▶ _WHAT IS NEEDED_:
Please copy out the text of every one of the records below word for word, leaving out the pictures.

▶ _MATERIAL SHOWN_:
>> BEGIN

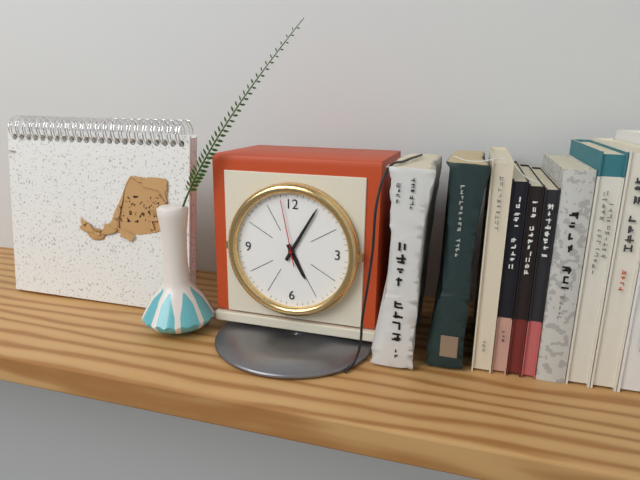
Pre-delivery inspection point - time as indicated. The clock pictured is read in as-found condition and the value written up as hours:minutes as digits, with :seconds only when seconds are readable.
5:05:58
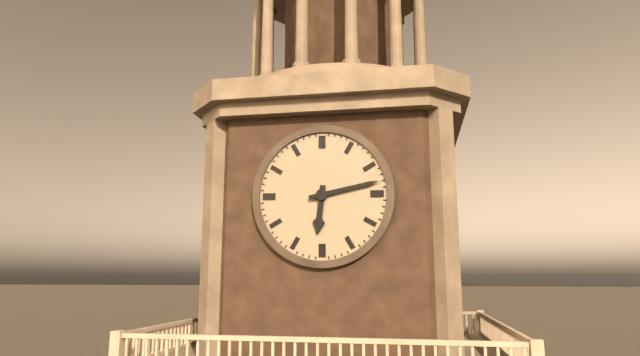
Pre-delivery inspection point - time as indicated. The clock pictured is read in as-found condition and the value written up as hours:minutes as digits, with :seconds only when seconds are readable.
6:13
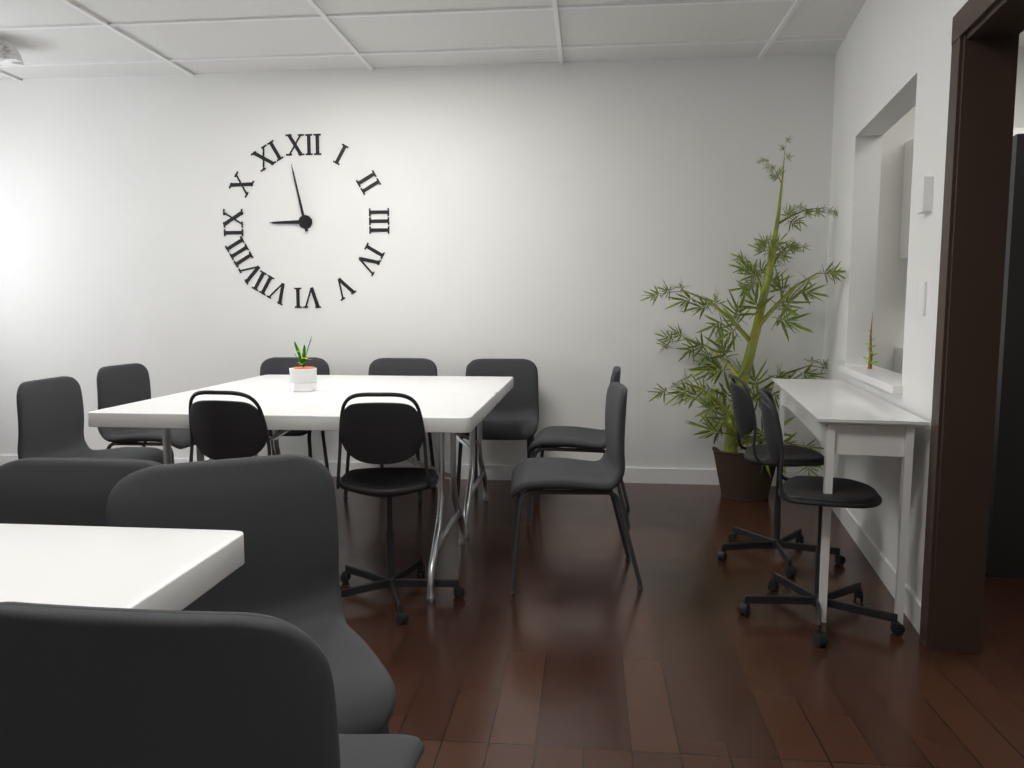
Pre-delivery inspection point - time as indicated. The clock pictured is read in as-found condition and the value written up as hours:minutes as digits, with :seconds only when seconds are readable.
8:58
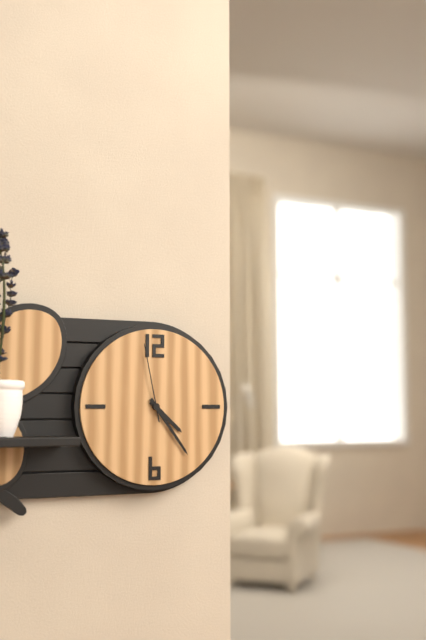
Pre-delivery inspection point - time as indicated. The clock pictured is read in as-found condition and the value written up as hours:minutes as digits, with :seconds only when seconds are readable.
4:24:58
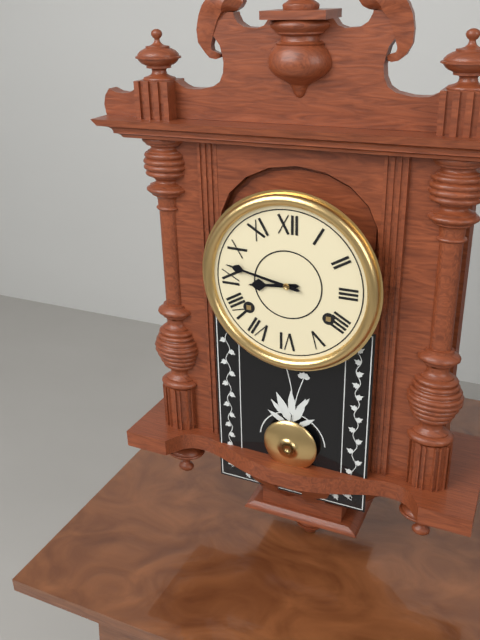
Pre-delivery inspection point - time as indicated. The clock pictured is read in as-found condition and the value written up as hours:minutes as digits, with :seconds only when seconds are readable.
8:47
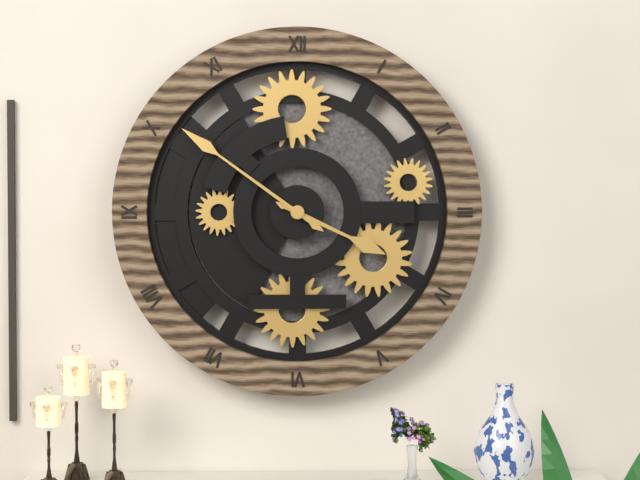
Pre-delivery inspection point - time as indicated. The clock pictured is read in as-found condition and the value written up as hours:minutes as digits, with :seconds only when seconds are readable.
3:51
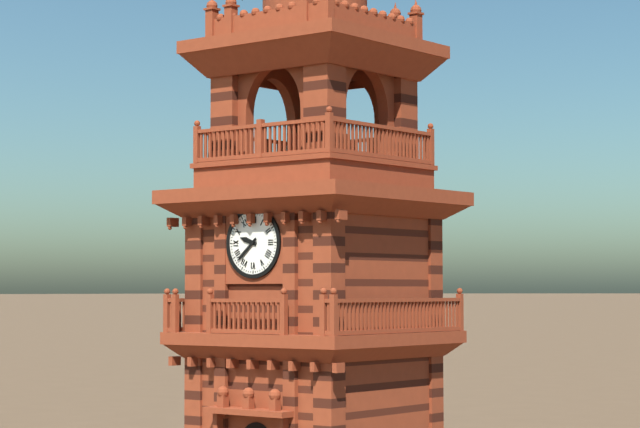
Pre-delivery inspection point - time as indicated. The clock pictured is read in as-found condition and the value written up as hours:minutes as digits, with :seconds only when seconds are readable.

>> END

▶ _THE OUTPUT_:
Pre-delivery inspection point - time as indicated. The clock pictured is read in as-found condition and the value written up as hours:minutes as digits, with :seconds only when seconds are readable.
5:05:58
Pre-delivery inspection point - time as indicated. The clock pictured is read in as-found condition and the value written up as hours:minutes as digits, with :seconds only when seconds are readable.
6:13
Pre-delivery inspection point - time as indicated. The clock pictured is read in as-found condition and the value written up as hours:minutes as digits, with :seconds only when seconds are readable.
8:58
Pre-delivery inspection point - time as indicated. The clock pictured is read in as-found condition and the value written up as hours:minutes as digits, with :seconds only when seconds are readable.
4:24:58
Pre-delivery inspection point - time as indicated. The clock pictured is read in as-found condition and the value written up as hours:minutes as digits, with :seconds only when seconds are readable.
8:47
Pre-delivery inspection point - time as indicated. The clock pictured is read in as-found condition and the value written up as hours:minutes as digits, with :seconds only when seconds are readable.
3:51
Pre-delivery inspection point - time as indicated. The clock pictured is read in as-found condition and the value written up as hours:minutes as digits, with :seconds only when seconds are readable.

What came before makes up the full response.